Les applications smartphones et les jeunes… Conscience des parents

Regardez-moi !

Les applications s’installent en deux clics, contrôle parental ou pas. Les parents ne sont pas des machines à scanner et certaines fois, ils sont carrément hors sujet quand il s’agit de vérifier si celles-ci sont adaptées à l’usage d’un adolescent.

Un exemple : Périscope. A priori c’est une bonne application étant donné que derrière il y a twitter. Le problème c’est l’usage dont on fait de cette application. En effet, sur le papier, Périscope est bonne. Il s’agit de faire des vidéos en direct (live) visibles par toute personne ayant un compte twitter, un smartphone (un ordinateur connecté au web) et l’application. Il y a de tout: on peut trouver “je m’ennuie venez blabla”, “cooking”… “art in longboard” et le dimanche matin, on trouve même des lives de cérémonies religieuses protestantes.

 

Cela dit, l’usage est important. Autant un parent pourra partager en direct ses recettes de crêpes ou la cascade du chat joueur, autant les ados vont se draguer entre eux et s’insulter. Voire même, des adultes pourront draguer des ados, les insulter ou encore leurs demander de se dévêtir.
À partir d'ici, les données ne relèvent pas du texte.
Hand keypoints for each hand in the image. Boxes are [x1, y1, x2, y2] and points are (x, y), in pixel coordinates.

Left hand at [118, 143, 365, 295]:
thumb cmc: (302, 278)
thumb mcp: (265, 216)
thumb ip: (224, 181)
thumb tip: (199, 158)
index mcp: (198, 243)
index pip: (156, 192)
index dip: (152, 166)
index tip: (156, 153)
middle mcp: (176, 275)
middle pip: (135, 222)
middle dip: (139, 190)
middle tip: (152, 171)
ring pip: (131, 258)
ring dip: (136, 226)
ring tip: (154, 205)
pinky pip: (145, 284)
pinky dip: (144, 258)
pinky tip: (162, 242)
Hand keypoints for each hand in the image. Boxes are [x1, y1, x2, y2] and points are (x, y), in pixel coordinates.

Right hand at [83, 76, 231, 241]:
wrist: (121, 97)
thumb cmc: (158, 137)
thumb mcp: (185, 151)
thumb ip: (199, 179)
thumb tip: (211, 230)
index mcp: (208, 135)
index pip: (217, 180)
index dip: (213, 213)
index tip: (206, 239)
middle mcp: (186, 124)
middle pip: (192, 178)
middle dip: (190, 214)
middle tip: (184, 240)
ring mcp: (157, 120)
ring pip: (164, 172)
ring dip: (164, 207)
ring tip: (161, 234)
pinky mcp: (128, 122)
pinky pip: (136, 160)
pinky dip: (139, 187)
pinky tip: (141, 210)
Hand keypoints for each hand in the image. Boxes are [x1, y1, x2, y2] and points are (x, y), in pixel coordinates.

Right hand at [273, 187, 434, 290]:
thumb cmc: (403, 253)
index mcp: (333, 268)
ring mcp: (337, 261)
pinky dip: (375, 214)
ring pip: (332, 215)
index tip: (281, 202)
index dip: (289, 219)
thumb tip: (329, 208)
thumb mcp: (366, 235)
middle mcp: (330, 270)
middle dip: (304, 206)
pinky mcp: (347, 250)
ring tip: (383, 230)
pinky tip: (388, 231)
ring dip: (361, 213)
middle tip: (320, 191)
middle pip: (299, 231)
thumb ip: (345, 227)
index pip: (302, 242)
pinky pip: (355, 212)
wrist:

Et là, le risque est grand. Il faut contextualiser.
Les jeunes sont chez eux, et ils reçoivent des insultes directement dans leur sphère intime. Les illustrations présentent sur l’article sont très soft et c’est volontaire. Il y a bien plus d’agressions d’ordre sexuel qu’il n’y paraisse. Elles sont violentes parce que directement au sein de l’intimité, ce n’est donc pas facile à gérer. D’autant plus que les utilisateurs de twitter donnent souvent leurs noms et prénoms en pseudo, et ils donnent également des renseignement sur leur adresse. Il est donc facile sans même cliquer, de trouver directement sur la map ou habite la personne se mettant en scène. Pas besoin de faire une démonstration des drames possibles.

Plan periscope
renseignement du lieu du live
15 ans dans sa cuisine, en pyjama
15 ans dans sa cuisine, en pyjama
Screenshot periscope, 15 ans
3 copines, 15 ans, dans le salon

 

 Sensibilisation

Il n’y a pas une façon de faire pour protéger son enfant, son adolescent ou même son cercle proche d’une utilisation risquée de ces applications sociales. Elles sont “swag”, et il est impossible de maîtriser l’heure et la façon dont les jeunes vont les utiliser. C’est un fait. Il ne faut pas interdire ce type d’application, mais sensibiliser à la façon de les exploiter. Premièrement, il faut absolument instaurer un dialogue. Les parents doivent pouvoir expliquer les dérives et démontrer comment en quelques clics, une personne peu amicale peut s’amener dans le foyer. Il est impossible de contrôler qu’à 3 heure du matin tout le monde dort, il n’y a que le dialogue et une utilisation bien réglée et contrôlée par l’utilisateur lui-même qui peut éviter les drames ou l’exposition aux agressions.

Deuxièmement, s’intéresser à ce que fait l’enfant est toujours plus facile. Même si les parents peuvent se sentir dépassés, l’absence de jugement dans un dialogue aide à s’ouvrir. Donc, ne pas interdire, ne pas dire “c’est mal”. Il faut en tout temps garder à l’esprit que c’est en faisant réfléchir l’adolescent que l’utilisation des applications sociales pourra se réguler.

Si cela ne suffit pas, que la maîtrise de l’outil technologique est clairement défaillante, on peut toujours s’adresser aux organismes sociaux. Dans le cas où les parents se sentent démunis il ne faut pas hésiter à demander à l’établissement scolaire des conseils. Il existe des adresses transmissibles, des aides et même des colloques sur le sujet. Ne pas hésiter donc à exposer à Genève Famille ses problèmes ou ses questions sur ce sujet, il y a toujours des professionnels qui pourront s’entretenir. Il suffit parfois d’exposer et d’expliquer sa situation sur le forum parent.ch pour obtenir des outils ou des conseils avisés.